SELECTION =
++++++
This paper examines power relations, coalitions and conflicts that drive and hinder institutional change in South African climate policy. The analysis finds that the most contested climate policies are those that create distributional conflicts where powerful, non-poor actors will potentially experience real losses to their fossil fuel-based operations. This finding opposes the assumption of competing objectives between emissions and poverty reduction. Yet, actors use discourse that relates to potentially competing objectives between emissions reductions, jobs, poverty reduction and economic welfare.

The analysis relates to the broader questions on how to address public policy problems that affect the two objectives of mitigating climate change and simultaneously boosting socio-economic development. South Africa is a middle-income country that represents the challenge of accommodating simultaneous efforts for emissions and poverty reduction.
++++++
RECORDS SHOWN =
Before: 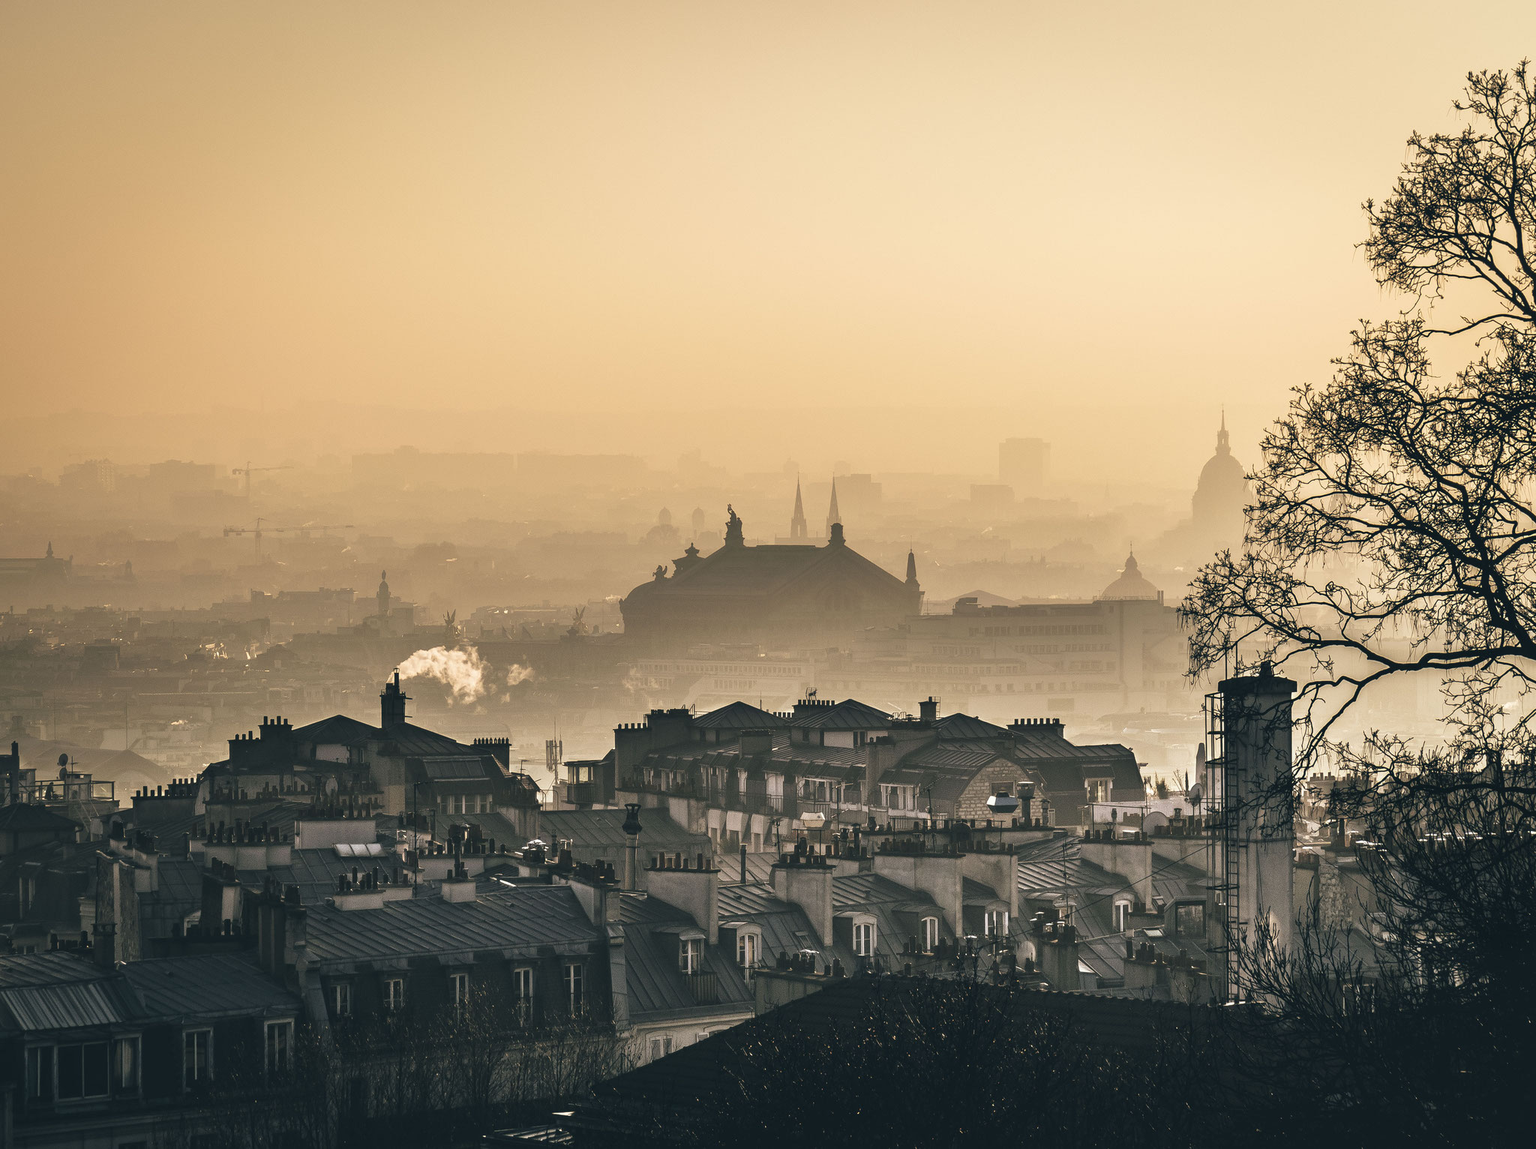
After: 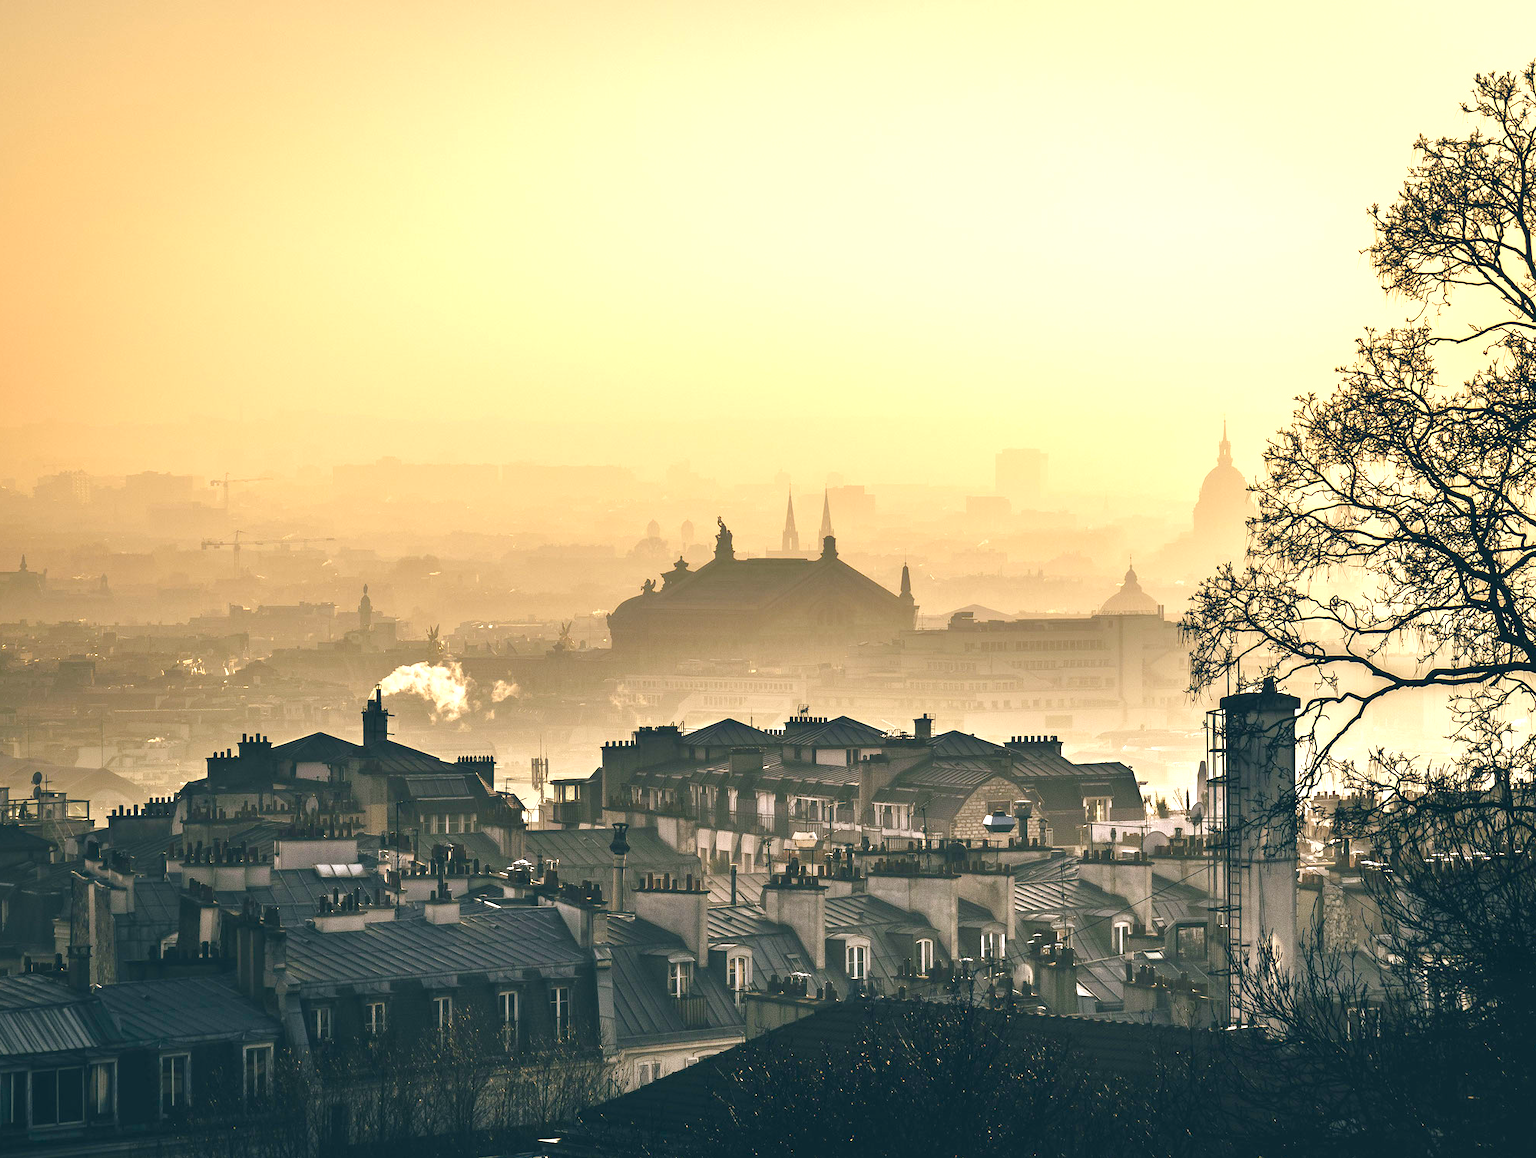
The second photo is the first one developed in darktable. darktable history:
color balance rgb: perceptual saturation grading › global saturation 20%, perceptual saturation grading › highlights -14.216%, perceptual saturation grading › shadows 49.814%, global vibrance 20%
exposure: exposure 0.734 EV, compensate highlight preservation false
crop and rotate: left 1.793%, right 0.505%, bottom 1.487%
++++++
THE TASKS =
(a) Copy the records above line for line, leaving out the pictures.
(b) Carry on the text on South African climate policy from where it stops.

SOLVED TASKS =
(a)
Before: 
After: 
The second photo is the first one developed in darktable. darktable history:
color balance rgb: perceptual saturation grading › global saturation 20%, perceptual saturation grading › highlights -14.216%, perceptual saturation grading › shadows 49.814%, global vibrance 20%
exposure: exposure 0.734 EV, compensate highlight preservation false
crop and rotate: left 1.793%, right 0.505%, bottom 1.487%

(b)
Institutional change has been constrained especially in the process towards establishing climate budgets and a carbon tax. The opposing coalitions have succeeded in delaying the implementation of these processes, as a result of unequal power relations. Institutional change in South African climate policy can be predominantly characterized as layering with elements of policy innovation. New policies build on existing regulations in all three cases of climate policy examined: the climate change response white paper, the carbon tax and the renewable energy programme. Unbalanced power relations between coalitions of support in government and civil society and opposition mainly from the affected industry result in very fragile institutional change.

Key policy insights

  • The South African government has managed to drive institutional change in climate policy significantly over the past 7 years.

  • Powerful coalitions of coal-related industries and their lobbies have constrained institutional change and managed to delay the implementation of carbon pricing measures.

  • A successfully managed renewable energy programme has started to transform a coal- and nuclear-powered electricity sector towards integrating sustainable energy technologies. The programme is vulnerable to intergovernmental opposition and requires management at the highest political levels.

  • Potential conflict with poverty reduction measures is not a major concern that actively hinders institutional change towards climate objectives. Predominantly non-poor actors frequently use poverty-related discourse to elevate their interests to issues of public concern.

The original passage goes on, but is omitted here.